### RECORDS SUPPLIED
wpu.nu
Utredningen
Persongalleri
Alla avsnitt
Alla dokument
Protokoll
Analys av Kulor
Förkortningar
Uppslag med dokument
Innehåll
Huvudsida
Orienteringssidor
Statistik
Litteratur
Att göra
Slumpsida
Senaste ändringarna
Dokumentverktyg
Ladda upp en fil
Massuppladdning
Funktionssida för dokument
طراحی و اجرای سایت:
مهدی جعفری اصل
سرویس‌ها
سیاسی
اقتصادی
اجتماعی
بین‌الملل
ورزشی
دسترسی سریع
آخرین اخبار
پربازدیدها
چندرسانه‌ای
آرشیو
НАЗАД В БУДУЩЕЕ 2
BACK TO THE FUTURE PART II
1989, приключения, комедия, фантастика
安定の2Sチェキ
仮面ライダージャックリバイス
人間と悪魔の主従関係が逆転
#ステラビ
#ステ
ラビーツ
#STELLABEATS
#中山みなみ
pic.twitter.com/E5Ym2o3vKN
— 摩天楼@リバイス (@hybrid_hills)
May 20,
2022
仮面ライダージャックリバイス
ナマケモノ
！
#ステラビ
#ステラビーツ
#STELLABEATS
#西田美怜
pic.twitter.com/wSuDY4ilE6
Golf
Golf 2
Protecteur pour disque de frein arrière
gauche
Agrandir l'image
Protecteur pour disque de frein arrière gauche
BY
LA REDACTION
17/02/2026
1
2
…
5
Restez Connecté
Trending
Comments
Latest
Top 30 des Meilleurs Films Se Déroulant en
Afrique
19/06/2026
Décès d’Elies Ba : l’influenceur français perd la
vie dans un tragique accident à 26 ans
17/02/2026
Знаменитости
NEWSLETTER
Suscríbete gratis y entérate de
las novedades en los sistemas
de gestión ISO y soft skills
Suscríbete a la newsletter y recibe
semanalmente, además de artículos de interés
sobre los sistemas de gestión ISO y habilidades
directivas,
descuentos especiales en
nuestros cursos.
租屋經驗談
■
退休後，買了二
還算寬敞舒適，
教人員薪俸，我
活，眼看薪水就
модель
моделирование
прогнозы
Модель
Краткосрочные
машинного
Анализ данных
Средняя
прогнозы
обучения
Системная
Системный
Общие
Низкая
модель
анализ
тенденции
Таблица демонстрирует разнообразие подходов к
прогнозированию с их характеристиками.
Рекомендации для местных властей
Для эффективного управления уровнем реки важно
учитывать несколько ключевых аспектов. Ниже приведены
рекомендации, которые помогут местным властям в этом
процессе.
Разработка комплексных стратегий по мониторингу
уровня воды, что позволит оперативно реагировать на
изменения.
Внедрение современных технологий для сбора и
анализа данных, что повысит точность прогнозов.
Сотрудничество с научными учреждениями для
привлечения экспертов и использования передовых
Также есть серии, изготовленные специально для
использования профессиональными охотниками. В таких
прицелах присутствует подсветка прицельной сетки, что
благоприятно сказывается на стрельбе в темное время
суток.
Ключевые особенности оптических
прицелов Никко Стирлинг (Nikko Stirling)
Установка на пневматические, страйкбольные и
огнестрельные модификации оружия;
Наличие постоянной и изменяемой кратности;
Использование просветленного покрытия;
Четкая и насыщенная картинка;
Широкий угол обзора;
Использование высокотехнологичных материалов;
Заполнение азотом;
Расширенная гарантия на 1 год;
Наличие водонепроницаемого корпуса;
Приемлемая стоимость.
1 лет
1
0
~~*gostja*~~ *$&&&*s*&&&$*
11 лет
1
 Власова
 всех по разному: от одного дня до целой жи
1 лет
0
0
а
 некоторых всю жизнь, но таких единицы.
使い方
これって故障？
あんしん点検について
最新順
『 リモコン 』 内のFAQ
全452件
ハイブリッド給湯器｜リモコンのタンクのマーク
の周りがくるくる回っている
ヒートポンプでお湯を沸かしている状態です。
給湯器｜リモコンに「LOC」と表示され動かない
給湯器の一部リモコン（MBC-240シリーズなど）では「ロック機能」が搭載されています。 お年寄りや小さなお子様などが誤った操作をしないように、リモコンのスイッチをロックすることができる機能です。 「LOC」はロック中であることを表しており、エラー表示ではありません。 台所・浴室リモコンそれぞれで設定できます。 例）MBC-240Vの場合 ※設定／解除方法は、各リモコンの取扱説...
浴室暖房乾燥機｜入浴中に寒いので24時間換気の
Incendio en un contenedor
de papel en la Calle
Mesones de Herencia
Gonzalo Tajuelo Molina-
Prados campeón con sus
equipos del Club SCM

### THE PROBLEM
Return, without any change, the lines from the one holding "Mesones de Herencia" through the end of the listing, and only those.

### RESULT FOR THIS TASK
Mesones de Herencia
Gonzalo Tajuelo Molina-
Prados campeón con sus
equipos del Club SCM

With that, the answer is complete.